--- INSTRUCTIONS FOR THE TASK ---
How many lines in the records below contain the string "vergelijken", counting only matches with the same case? Reply with the number alone.
==========
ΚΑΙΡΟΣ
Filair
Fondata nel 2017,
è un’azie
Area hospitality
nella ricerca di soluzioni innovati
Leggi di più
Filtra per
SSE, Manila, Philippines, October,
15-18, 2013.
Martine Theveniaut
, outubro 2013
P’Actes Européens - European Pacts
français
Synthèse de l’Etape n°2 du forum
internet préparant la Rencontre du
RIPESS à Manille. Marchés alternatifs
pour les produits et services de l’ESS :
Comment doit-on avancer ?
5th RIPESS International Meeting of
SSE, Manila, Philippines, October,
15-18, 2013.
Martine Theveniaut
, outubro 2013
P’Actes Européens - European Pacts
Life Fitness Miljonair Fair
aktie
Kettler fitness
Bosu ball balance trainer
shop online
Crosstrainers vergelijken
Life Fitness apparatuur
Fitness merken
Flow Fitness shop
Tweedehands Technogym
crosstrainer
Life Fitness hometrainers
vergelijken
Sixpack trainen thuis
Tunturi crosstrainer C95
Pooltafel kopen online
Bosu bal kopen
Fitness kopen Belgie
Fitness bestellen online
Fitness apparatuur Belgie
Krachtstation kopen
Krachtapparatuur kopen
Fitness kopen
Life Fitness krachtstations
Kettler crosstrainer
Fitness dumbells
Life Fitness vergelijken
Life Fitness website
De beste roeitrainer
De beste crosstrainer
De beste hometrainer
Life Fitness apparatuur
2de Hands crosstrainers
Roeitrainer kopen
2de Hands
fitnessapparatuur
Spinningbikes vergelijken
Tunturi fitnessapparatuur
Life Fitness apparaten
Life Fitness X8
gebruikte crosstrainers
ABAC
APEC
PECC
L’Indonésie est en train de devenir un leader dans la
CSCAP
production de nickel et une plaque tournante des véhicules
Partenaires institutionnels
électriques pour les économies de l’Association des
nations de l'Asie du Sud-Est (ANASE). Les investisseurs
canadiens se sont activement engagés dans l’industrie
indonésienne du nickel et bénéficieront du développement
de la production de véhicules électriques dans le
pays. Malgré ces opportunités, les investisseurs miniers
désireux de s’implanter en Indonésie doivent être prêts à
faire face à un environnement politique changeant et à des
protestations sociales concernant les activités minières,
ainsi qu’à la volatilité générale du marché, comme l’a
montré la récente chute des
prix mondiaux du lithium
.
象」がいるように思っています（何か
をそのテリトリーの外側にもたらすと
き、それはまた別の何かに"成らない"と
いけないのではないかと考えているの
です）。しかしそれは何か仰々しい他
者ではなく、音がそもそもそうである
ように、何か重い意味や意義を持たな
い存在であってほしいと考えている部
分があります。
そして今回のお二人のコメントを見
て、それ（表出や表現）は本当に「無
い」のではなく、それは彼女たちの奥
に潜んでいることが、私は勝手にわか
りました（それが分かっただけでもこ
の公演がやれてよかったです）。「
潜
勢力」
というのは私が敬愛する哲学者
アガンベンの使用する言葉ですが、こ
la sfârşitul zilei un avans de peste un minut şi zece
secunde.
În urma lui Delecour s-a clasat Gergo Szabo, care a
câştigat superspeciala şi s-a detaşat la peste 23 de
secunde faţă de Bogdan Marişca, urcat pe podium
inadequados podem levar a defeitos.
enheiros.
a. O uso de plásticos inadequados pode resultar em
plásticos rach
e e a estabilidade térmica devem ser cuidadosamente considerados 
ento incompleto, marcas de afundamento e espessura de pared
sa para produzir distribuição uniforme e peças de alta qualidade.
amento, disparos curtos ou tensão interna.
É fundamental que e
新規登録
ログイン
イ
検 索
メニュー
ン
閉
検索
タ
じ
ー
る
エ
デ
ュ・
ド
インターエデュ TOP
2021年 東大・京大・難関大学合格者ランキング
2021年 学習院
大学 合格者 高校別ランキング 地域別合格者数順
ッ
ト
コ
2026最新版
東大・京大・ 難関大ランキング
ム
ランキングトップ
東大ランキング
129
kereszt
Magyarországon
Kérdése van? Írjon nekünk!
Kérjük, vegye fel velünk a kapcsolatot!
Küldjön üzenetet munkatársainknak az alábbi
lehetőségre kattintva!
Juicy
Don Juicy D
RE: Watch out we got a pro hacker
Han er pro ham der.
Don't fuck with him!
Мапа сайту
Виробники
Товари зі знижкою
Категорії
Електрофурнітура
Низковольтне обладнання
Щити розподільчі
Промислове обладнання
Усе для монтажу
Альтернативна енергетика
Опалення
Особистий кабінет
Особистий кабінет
==========
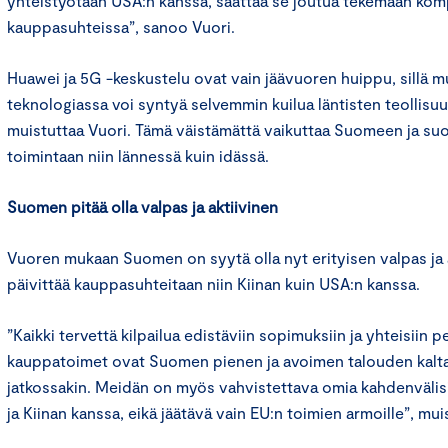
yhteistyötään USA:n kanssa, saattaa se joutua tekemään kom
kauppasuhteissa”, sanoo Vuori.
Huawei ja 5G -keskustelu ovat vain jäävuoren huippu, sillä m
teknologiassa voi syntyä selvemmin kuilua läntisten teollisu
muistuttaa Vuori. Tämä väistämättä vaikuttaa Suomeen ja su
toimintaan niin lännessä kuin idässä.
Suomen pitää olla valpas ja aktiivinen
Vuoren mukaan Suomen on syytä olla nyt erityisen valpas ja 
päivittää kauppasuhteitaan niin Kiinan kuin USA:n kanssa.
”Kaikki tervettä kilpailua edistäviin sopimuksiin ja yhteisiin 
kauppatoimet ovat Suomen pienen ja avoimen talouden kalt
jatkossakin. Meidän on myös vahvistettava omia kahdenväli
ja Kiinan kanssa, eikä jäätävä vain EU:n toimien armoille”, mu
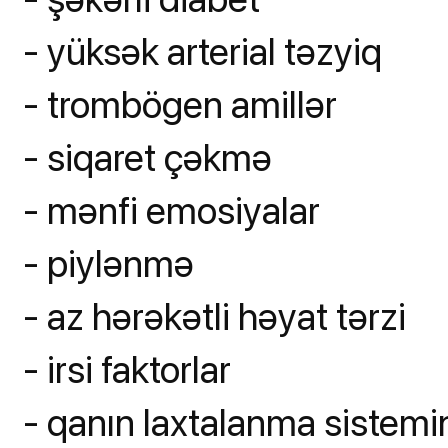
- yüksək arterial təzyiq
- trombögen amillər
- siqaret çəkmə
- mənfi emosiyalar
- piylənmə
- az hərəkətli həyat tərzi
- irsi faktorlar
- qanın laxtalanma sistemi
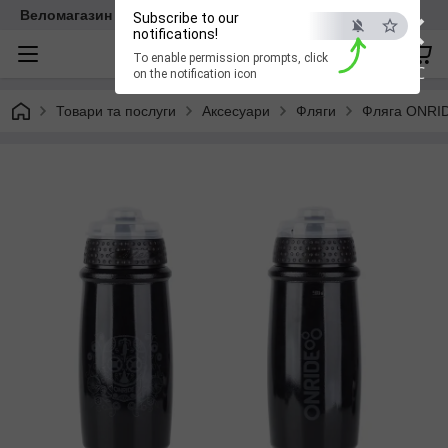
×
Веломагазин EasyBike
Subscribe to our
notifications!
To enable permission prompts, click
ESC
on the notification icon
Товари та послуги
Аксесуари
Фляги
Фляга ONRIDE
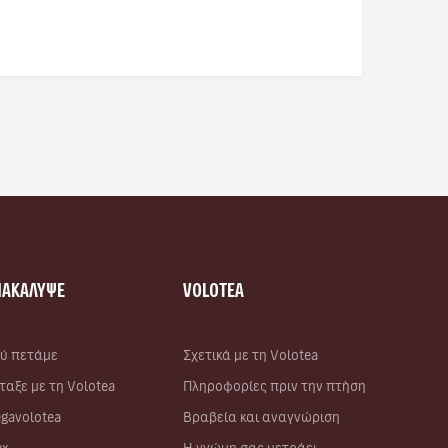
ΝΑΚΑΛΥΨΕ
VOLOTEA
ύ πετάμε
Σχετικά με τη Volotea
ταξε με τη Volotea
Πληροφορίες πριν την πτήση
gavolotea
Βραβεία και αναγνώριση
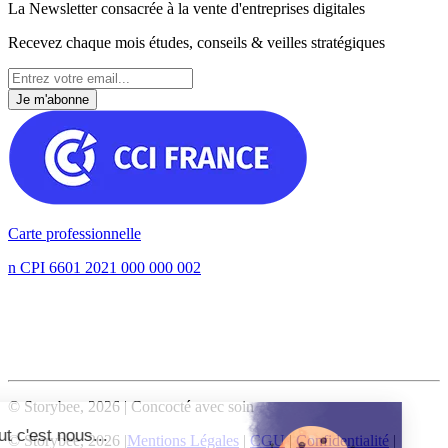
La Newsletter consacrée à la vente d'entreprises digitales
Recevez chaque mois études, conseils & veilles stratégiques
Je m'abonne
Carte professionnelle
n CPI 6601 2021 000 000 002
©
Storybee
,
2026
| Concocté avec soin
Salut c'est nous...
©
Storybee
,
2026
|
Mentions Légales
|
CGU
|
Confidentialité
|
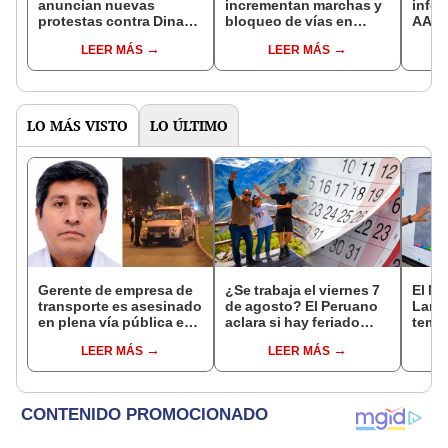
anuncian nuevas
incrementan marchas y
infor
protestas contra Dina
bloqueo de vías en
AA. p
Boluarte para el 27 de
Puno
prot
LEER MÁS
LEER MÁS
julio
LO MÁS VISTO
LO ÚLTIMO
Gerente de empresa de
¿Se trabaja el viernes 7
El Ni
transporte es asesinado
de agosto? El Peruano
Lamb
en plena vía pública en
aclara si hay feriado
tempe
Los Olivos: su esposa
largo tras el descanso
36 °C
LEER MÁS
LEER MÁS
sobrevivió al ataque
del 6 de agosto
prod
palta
==========
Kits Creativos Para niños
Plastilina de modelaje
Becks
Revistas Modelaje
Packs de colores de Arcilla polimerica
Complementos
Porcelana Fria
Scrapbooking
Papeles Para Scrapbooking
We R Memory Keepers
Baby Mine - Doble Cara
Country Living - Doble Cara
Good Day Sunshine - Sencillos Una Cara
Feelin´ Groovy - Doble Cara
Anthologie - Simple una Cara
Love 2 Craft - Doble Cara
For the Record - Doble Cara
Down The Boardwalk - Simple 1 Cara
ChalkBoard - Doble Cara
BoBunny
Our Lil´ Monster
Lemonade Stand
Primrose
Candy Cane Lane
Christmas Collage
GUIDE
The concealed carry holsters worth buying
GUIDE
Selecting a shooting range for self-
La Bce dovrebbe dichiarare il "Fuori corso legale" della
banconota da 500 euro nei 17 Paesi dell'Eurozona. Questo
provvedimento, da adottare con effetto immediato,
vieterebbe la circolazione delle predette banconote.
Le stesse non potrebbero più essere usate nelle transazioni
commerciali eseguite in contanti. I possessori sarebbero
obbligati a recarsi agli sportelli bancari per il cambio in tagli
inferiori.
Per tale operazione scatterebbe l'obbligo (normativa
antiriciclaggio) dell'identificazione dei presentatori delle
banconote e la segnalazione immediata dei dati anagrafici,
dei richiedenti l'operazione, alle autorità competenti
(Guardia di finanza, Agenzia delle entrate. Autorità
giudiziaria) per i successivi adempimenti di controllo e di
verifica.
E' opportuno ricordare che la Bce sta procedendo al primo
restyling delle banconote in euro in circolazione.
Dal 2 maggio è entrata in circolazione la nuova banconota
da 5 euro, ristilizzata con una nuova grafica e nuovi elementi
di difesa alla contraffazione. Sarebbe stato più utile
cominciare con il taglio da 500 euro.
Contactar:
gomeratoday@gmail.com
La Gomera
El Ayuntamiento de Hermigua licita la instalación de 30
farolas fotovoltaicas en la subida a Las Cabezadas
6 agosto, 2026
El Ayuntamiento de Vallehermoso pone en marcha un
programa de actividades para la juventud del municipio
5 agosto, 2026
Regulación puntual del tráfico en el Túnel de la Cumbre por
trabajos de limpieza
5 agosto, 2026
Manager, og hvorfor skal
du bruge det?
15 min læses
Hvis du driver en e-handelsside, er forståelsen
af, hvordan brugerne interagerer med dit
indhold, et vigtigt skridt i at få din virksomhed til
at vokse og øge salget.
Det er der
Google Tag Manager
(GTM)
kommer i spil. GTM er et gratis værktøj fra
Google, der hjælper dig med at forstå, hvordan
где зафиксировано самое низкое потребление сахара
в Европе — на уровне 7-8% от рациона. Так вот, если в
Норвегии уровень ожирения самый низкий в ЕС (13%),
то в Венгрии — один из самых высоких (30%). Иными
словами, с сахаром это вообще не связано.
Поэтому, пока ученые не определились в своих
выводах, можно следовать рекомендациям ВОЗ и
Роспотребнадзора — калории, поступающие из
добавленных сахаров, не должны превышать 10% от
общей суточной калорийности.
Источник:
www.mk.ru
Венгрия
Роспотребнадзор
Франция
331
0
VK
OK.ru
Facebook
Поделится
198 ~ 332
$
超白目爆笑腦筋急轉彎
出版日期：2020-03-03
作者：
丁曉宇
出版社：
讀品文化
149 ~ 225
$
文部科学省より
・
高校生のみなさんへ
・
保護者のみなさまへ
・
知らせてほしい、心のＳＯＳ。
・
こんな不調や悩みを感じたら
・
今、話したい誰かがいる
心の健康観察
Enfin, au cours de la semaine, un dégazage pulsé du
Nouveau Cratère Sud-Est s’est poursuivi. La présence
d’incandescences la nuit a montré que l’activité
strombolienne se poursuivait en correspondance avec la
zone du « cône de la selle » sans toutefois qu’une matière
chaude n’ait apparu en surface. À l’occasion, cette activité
==========
--- FINISHED EXERCISE ---
4